What the task requires - Gather from the listing below each line that includes the word "regulament", and copy it.

Extracted data -
-.-.-
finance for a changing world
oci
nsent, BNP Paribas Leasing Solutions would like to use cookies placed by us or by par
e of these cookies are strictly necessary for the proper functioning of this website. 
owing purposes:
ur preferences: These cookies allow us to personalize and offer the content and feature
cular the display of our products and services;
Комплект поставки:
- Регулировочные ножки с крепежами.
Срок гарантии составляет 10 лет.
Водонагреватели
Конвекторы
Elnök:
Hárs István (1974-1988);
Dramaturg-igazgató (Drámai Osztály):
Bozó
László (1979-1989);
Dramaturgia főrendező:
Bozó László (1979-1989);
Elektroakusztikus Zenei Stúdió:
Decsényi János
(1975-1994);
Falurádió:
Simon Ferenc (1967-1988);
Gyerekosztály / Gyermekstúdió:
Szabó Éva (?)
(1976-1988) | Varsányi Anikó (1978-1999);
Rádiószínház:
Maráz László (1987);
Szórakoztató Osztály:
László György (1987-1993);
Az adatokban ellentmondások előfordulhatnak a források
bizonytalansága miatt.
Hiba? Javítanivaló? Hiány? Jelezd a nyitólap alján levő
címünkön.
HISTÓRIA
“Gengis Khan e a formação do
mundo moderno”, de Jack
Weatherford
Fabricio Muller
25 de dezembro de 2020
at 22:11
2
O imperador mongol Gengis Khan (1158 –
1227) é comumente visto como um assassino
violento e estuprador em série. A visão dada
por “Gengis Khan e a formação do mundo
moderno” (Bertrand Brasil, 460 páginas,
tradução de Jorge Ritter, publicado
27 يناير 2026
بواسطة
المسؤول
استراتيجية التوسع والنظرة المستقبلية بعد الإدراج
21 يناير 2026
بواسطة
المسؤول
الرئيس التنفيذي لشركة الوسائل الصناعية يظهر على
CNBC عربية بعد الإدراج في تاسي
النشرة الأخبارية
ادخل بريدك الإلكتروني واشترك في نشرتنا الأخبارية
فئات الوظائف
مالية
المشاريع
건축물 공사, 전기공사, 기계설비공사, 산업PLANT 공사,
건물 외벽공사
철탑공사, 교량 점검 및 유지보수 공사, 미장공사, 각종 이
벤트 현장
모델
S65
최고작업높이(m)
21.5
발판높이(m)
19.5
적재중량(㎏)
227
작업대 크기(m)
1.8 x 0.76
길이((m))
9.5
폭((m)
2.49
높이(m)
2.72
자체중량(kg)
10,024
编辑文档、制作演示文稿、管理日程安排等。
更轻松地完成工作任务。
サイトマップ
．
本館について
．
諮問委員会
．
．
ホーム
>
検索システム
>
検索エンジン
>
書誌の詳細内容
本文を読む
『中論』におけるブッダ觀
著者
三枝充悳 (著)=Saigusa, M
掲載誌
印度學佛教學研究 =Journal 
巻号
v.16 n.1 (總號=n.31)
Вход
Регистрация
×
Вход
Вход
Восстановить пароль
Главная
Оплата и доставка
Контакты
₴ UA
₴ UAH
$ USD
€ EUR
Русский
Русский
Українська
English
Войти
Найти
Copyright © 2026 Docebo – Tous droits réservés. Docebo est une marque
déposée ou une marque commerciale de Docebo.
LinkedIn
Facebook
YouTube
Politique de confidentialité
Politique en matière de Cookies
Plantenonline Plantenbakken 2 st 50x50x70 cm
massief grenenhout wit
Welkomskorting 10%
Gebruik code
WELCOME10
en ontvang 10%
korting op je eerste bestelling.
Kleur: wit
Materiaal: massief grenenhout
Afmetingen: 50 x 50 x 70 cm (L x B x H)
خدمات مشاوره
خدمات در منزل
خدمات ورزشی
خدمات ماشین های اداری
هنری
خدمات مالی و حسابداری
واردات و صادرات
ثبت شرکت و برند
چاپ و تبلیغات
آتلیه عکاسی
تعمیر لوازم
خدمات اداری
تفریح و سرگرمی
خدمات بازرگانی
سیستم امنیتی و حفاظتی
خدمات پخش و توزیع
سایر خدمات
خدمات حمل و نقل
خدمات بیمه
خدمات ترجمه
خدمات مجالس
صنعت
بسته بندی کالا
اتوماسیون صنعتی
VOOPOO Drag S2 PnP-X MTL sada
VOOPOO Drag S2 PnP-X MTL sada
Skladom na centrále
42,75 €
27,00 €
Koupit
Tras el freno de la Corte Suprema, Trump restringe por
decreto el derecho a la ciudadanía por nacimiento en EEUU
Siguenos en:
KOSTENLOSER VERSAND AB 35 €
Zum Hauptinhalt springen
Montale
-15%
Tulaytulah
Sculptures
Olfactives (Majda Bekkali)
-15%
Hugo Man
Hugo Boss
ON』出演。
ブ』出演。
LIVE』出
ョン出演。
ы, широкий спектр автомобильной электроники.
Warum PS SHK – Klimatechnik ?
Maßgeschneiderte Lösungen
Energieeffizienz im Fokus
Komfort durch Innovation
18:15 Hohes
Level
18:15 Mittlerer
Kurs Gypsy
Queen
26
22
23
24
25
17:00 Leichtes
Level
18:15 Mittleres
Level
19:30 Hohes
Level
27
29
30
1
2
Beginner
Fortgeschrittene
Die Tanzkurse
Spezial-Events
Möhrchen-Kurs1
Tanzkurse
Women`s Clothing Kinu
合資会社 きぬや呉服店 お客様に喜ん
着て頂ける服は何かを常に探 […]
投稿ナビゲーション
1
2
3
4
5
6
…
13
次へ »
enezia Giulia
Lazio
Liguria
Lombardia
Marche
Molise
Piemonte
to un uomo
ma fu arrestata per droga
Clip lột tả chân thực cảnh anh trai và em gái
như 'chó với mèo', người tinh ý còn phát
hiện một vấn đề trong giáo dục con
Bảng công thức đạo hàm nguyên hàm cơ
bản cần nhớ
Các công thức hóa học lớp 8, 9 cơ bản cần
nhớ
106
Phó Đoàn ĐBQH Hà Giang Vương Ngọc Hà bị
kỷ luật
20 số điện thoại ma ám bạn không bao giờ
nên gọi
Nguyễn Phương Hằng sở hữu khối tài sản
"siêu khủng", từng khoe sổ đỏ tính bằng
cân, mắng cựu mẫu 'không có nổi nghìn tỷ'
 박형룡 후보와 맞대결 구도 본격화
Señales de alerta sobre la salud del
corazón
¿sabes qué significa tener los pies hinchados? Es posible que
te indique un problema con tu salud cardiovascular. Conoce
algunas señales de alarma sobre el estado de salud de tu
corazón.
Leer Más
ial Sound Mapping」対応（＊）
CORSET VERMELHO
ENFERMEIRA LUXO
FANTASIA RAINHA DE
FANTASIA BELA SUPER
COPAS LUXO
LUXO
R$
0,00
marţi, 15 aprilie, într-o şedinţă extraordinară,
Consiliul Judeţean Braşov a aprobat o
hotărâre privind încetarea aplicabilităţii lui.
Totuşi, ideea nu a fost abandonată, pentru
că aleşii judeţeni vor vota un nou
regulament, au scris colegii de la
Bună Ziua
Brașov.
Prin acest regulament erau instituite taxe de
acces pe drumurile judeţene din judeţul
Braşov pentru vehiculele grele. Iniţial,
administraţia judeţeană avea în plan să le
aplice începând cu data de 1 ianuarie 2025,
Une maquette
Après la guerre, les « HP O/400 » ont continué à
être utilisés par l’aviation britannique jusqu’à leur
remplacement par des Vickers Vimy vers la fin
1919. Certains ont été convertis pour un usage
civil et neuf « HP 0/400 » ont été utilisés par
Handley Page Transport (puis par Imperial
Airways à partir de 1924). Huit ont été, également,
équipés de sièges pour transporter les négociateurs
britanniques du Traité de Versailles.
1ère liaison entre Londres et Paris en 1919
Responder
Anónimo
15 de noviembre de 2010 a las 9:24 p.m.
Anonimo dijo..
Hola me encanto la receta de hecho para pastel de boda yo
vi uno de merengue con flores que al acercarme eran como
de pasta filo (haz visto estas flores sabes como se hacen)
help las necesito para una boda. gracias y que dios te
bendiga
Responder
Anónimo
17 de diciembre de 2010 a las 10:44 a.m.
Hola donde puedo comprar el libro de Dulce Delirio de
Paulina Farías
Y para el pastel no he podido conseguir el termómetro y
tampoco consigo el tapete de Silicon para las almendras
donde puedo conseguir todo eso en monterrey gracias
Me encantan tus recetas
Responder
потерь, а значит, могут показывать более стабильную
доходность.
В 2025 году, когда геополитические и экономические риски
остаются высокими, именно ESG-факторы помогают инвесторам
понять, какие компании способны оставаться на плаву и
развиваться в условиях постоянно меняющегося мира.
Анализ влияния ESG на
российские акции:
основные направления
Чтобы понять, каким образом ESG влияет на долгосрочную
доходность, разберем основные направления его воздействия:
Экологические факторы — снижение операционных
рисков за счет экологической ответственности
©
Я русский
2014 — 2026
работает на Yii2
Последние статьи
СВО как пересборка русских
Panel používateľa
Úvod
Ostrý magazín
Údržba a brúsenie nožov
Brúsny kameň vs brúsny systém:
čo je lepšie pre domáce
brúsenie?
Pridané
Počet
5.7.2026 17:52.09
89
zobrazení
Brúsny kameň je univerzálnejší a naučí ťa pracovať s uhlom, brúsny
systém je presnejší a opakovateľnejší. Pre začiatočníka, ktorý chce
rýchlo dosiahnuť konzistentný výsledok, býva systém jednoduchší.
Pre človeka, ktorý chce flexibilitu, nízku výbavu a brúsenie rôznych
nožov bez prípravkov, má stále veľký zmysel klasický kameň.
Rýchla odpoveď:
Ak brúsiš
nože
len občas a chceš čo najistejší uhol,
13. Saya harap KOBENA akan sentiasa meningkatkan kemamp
-.-.-
Result of the task -
regulament, au scris colegii de la
Prin acest regulament erau instituite taxe de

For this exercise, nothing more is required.